In our current world of stay at home orders, lockdowns and quarantines, those requirements are problematic.  And there have been some piecemeal responses thus far.  Attorney General Yost sent an advisory letter on March 13 suggesting that the declaration of the emergency in itself would allow for an interpretation of the Open Meetings Act that would deem a member participating by teleconference to be “present in person” and deem public access via electronic means to be “open to the public.”  I found that interpretation to be a bit of a stretch.

In addition, some charter cities, exercising their “home rule” powers under the Ohio Constitution, have passed ordinances that alter the provisions of the Ohio Open Meetings Act.  Depending on the wording of the charter, that may be okay.  But it only applies to a small subset of public bodies.

Yesterday, the Ohio General Assembly took action that will bring some uniformity. It passed Amended Substitute House Bill 197.  Among the bill’s provisions, it addresses the public meeting questions in two significant ways.  First, it allows members of a public body to attend meetings or hearings by means of teleconference, video conference, or any other similar electronic technology. And those members shall be considered present as if in person at the meeting or hearing, shall be permitted to vote, and shall be counted for purposes of determining whether a quorum is present at the meeting or hearing.

Second, public bodies may conduct meetings by means of teleconference, video conference, or any other similar electronic technology.  The public body must provide the public access commensurate with the method in which the meeting or hearing is being conducted, including, but not limited to, examples such as live-streaming by means of the internet, local radio, television, cable, or public access channels, call in information for a teleconference, or by means of any other similar electronic technology.
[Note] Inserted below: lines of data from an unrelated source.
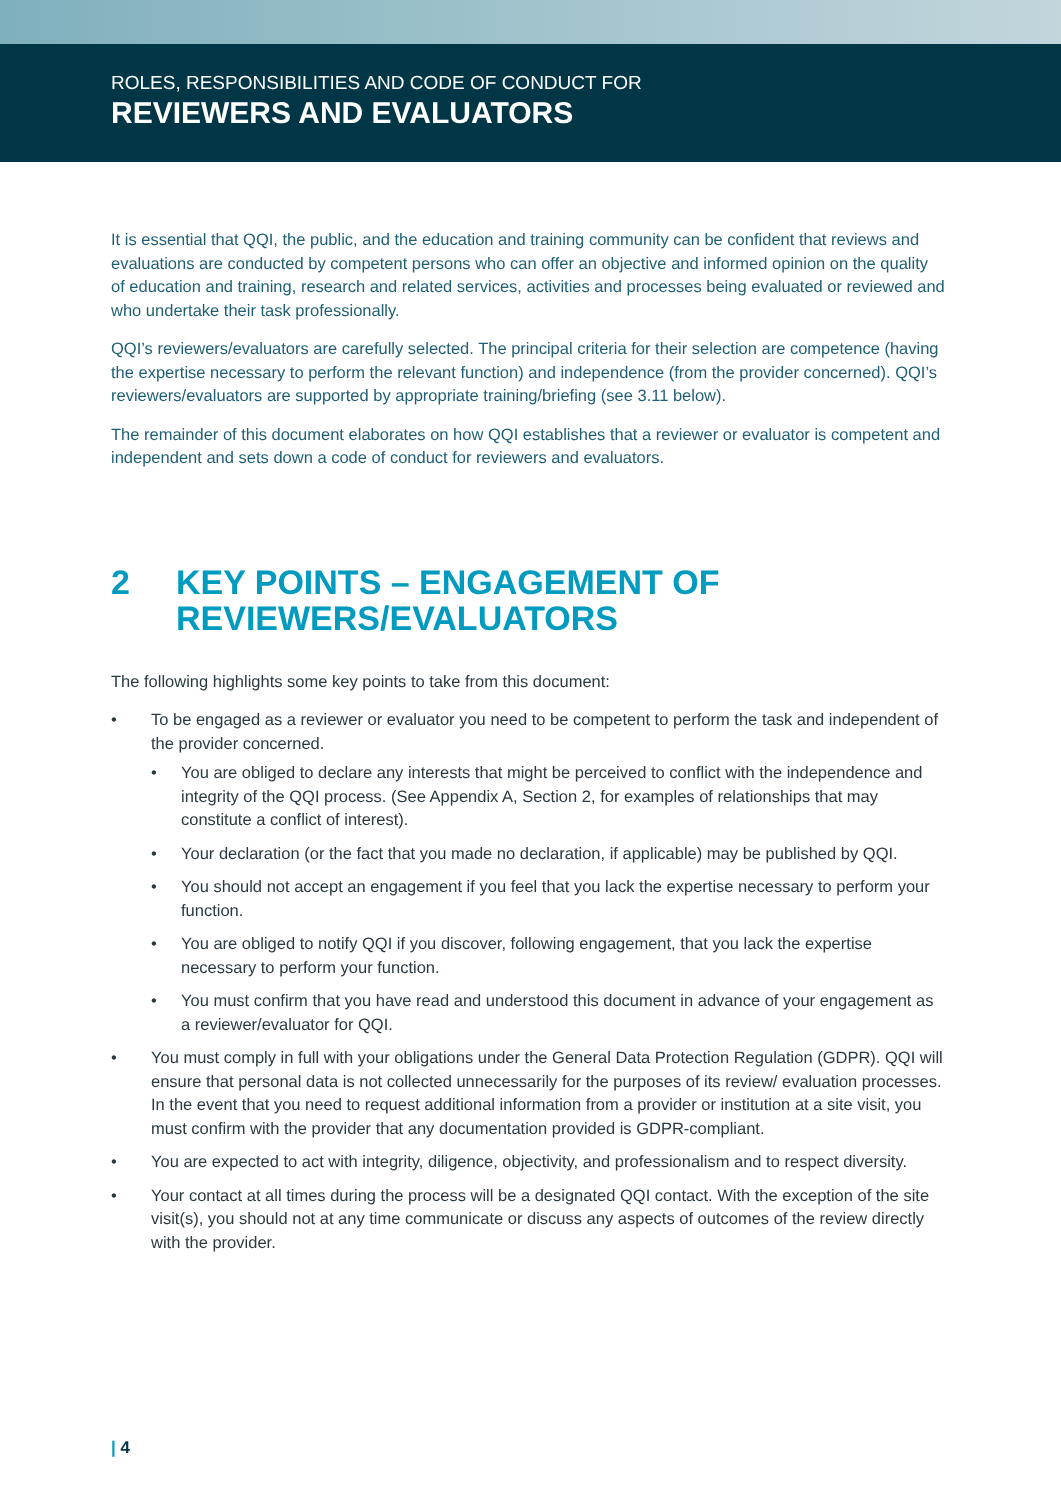ROLES, RESPONSIBILITIES AND CODE OF CONDUCT FOR
REVIEWERS AND EVALUATORS
It is essential that QQI, the public, and the education and training community can be confident that reviews and evaluations are conducted by competent persons who can offer an objective and informed opinion on the quality of education and training, research and related services, activities and processes being evaluated or reviewed and who undertake their task professionally.
QQI’s reviewers/evaluators are carefully selected. The principal criteria for their selection are competence (having the expertise necessary to perform the relevant function) and independence (from the provider concerned). QQI’s reviewers/evaluators are supported by appropriate training/briefing (see 3.11 below).
The remainder of this document elaborates on how QQI establishes that a reviewer or evaluator is competent and independent and sets down a code of conduct for reviewers and evaluators.
2 KEY POINTS – ENGAGEMENT OF REVIEWERS/EVALUATORS
The following highlights some key points to take from this document:
• To be engaged as a reviewer or evaluator you need to be competent to perform the task and independent of the provider concerned.
• You are obliged to declare any interests that might be perceived to conflict with the independence and integrity of the QQI process. (See Appendix A, Section 2, for examples of relationships that may constitute a conflict of interest).
• Your declaration (or the fact that you made no declaration, if applicable) may be published by QQI.
• You should not accept an engagement if you feel that you lack the expertise necessary to perform your function.
• You are obliged to notify QQI if you discover, following engagement, that you lack the expertise necessary to perform your function.
• You must confirm that you have read and understood this document in advance of your engagement as a reviewer/evaluator for QQI.
• You must comply in full with your obligations under the General Data Protection Regulation (GDPR). QQI will ensure that personal data is not collected unnecessarily for the purposes of its review/ evaluation processes. In the event that you need to request additional information from a provider or institution at a site visit, you must confirm with the provider that any documentation provided is GDPR-compliant.
• You are expected to act with integrity, diligence, objectivity, and professionalism and to respect diversity.
• Your contact at all times during the process will be a designated QQI contact. With the exception of the site visit(s), you should not at any time communicate or discuss any aspects of outcomes of the review directly with the provider.
| 4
The public body must ensure that the public can observe and hear the discussions and deliberations of all the members of the public body, whether the member is participating in person or electronically.

Finally, when members of a public body conduct a hearing by means of teleconference, video conference, or any other similar electronic technology, the public body must establish a means, through the use of electronic equipment that is widely available to the general public, to converse with witnesses, and to receive documentary testimony and physical evidence.

The legislation is effective during the period of the emergency declared by Executive Order 2020-01D, issued on March 9, 2020, but not beyond December 1, 2020, unless the period of the emergency continues beyond that date.

The Act hasn’t been signed yet, but it will be effective immediately upon the Governor’s signing it.

This legislation has no impact on courts, who will need to fashion their own rules.  Courts, however, are subject to constitutional limits on their ability to bar access. But that is the subject of another blog.

This legislation isn’t ideal, but these days, nothing is. The good news is that the legislation mandates public access as much as possible, and by its terms, it’s temporary.  Let us all hope it is as temporary as possible.